§ Stated goal: Revise the material below by swapping every "time" for "hour" and keeping all other wording the same.

§ Information given:
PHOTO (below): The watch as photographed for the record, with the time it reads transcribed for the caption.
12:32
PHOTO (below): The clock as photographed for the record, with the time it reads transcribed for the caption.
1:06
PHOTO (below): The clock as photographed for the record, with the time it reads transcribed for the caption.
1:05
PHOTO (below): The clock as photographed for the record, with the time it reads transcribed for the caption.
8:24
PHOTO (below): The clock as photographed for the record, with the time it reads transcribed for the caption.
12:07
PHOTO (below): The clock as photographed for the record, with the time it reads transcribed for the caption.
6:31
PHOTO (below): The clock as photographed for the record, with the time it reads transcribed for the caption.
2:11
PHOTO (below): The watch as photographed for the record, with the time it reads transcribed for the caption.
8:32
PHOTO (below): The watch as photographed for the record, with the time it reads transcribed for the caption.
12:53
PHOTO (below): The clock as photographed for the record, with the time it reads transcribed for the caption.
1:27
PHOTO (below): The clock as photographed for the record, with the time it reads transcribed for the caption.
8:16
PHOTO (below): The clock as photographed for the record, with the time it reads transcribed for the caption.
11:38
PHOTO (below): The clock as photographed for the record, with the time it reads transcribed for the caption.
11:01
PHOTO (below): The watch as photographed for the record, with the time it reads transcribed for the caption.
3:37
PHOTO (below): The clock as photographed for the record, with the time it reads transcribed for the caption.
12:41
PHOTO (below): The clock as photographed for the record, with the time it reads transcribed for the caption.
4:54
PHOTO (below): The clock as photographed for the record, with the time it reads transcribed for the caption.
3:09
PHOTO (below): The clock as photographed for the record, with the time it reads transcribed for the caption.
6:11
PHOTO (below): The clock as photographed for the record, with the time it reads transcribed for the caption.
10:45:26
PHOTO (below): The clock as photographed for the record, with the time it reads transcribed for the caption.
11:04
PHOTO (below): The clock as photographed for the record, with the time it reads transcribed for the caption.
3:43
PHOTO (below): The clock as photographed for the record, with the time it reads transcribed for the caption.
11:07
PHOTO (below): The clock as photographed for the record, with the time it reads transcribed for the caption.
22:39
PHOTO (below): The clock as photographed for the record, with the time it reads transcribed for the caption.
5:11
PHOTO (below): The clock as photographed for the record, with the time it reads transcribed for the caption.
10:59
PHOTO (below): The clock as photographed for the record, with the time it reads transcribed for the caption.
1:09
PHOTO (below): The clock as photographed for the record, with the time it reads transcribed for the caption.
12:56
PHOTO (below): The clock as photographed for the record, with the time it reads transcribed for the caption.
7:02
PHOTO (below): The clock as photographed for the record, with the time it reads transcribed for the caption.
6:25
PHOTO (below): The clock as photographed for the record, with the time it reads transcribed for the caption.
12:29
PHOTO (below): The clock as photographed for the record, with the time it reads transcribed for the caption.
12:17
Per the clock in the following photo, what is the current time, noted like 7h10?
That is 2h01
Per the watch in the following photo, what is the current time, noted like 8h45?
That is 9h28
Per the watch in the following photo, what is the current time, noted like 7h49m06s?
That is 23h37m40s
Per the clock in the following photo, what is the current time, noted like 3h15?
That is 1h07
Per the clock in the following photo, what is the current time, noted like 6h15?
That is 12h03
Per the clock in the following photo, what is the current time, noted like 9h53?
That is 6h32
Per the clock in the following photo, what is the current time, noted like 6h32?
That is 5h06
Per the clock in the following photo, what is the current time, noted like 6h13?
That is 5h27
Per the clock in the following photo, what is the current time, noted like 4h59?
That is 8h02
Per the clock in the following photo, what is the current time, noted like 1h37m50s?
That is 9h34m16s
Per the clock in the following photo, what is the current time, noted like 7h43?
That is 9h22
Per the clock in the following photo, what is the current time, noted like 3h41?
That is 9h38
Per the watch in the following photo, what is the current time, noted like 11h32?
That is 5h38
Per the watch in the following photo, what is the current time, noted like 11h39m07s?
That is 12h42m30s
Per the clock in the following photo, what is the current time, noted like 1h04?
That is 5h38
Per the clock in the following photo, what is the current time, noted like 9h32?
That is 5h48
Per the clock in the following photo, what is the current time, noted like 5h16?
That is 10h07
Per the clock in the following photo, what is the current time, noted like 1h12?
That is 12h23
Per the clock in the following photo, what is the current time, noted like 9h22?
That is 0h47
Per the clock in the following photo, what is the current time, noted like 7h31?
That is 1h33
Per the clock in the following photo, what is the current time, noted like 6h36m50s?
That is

§ Task answer:
PHOTO (below): The watch as photographed for the record, with the hour it reads transcribed for the caption.
12:32
PHOTO (below): The clock as photographed for the record, with the hour it reads transcribed for the caption.
1:06
PHOTO (below): The clock as photographed for the record, with the hour it reads transcribed for the caption.
1:05
PHOTO (below): The clock as photographed for the record, with the hour it reads transcribed for the caption.
8:24
PHOTO (below): The clock as photographed for the record, with the hour it reads transcribed for the caption.
12:07
PHOTO (below): The clock as photographed for the record, with the hour it reads transcribed for the caption.
6:31
PHOTO (below): The clock as photographed for the record, with the hour it reads transcribed for the caption.
2:11
PHOTO (below): The watch as photographed for the record, with the hour it reads transcribed for the caption.
8:32
PHOTO (below): The watch as photographed for the record, with the hour it reads transcribed for the caption.
12:53
PHOTO (below): The clock as photographed for the record, with the hour it reads transcribed for the caption.
1:27
PHOTO (below): The clock as photographed for the record, with the hour it reads transcribed for the caption.
8:16
PHOTO (below): The clock as photographed for the record, with the hour it reads transcribed for the caption.
11:38
PHOTO (below): The clock as photographed for the record, with the hour it reads transcribed for the caption.
11:01
PHOTO (below): The watch as photographed for the record, with the hour it reads transcribed for the caption.
3:37
PHOTO (below): The clock as photographed for the record, with the hour it reads transcribed for the caption.
12:41
PHOTO (below): The clock as photographed for the record, with the hour it reads transcribed for the caption.
4:54
PHOTO (below): The clock as photographed for the record, with the hour it reads transcribed for the caption.
3:09
PHOTO (below): The clock as photographed for the record, with the hour it reads transcribed for the caption.
6:11
PHOTO (below): The clock as photographed for the record, with the hour it reads transcribed for the caption.
10:45:26
PHOTO (below): The clock as photographed for the record, with the hour it reads transcribed for the caption.
11:04
PHOTO (below): The clock as photographed for the record, with the hour it reads transcribed for the caption.
3:43
PHOTO (below): The clock as photographed for the record, with the hour it reads transcribed for the caption.
11:07
PHOTO (below): The clock as photographed for the record, with the hour it reads transcribed for the caption.
22:39
PHOTO (below): The clock as photographed for the record, with the hour it reads transcribed for the caption.
5:11
PHOTO (below): The clock as photographed for the record, with the hour it reads transcribed for the caption.
10:59
PHOTO (below): The clock as photographed for the record, with the hour it reads transcribed for the caption.
1:09
PHOTO (below): The clock as photographed for the record, with the hour it reads transcribed for the caption.
12:56
PHOTO (below): The clock as photographed for the record, with the hour it reads transcribed for the caption.
7:02
PHOTO (below): The clock as photographed for the record, with the hour it reads transcribed for the caption.
6:25
PHOTO (below): The clock as photographed for the record, with the hour it reads transcribed for the caption.
12:29
PHOTO (below): The clock as photographed for the record, with the hour it reads transcribed for the caption.
12:17
Per the clock in the following photo, what is the current hour, noted like 7h10?
That is 2h01
Per the watch in the following photo, what is the current hour, noted like 8h45?
That is 9h28
Per the watch in the following photo, what is the current hour, noted like 7h49m06s?
That is 23h37m40s
Per the clock in the following photo, what is the current hour, noted like 3h15?
That is 1h07
Per the clock in the following photo, what is the current hour, noted like 6h15?
That is 12h03
Per the clock in the following photo, what is the current hour, noted like 9h53?
That is 6h32
Per the clock in the following photo, what is the current hour, noted like 6h32?
That is 5h06
Per the clock in the following photo, what is the current hour, noted like 6h13?
That is 5h27
Per the clock in the following photo, what is the current hour, noted like 4h59?
That is 8h02
Per the clock in the following photo, what is the current hour, noted like 1h37m50s?
That is 9h34m16s
Per the clock in the following photo, what is the current hour, noted like 7h43?
That is 9h22
Per the clock in the following photo, what is the current hour, noted like 3h41?
That is 9h38
Per the watch in the following photo, what is the current hour, noted like 11h32?
That is 5h38
Per the watch in the following photo, what is the current hour, noted like 11h39m07s?
That is 12h42m30s
Per the clock in the following photo, what is the current hour, noted like 1h04?
That is 5h38
Per the clock in the following photo, what is the current hour, noted like 9h32?
That is 5h48
Per the clock in the following photo, what is the current hour, noted like 5h16?
That is 10h07
Per the clock in the following photo, what is the current hour, noted like 1h12?
That is 12h23
Per the clock in the following photo, what is the current hour, noted like 9h22?
That is 0h47
Per the clock in the following photo, what is the current hour, noted like 7h31?
That is 1h33
Per the clock in the following photo, what is the current hour, noted like 6h36m50s?
That is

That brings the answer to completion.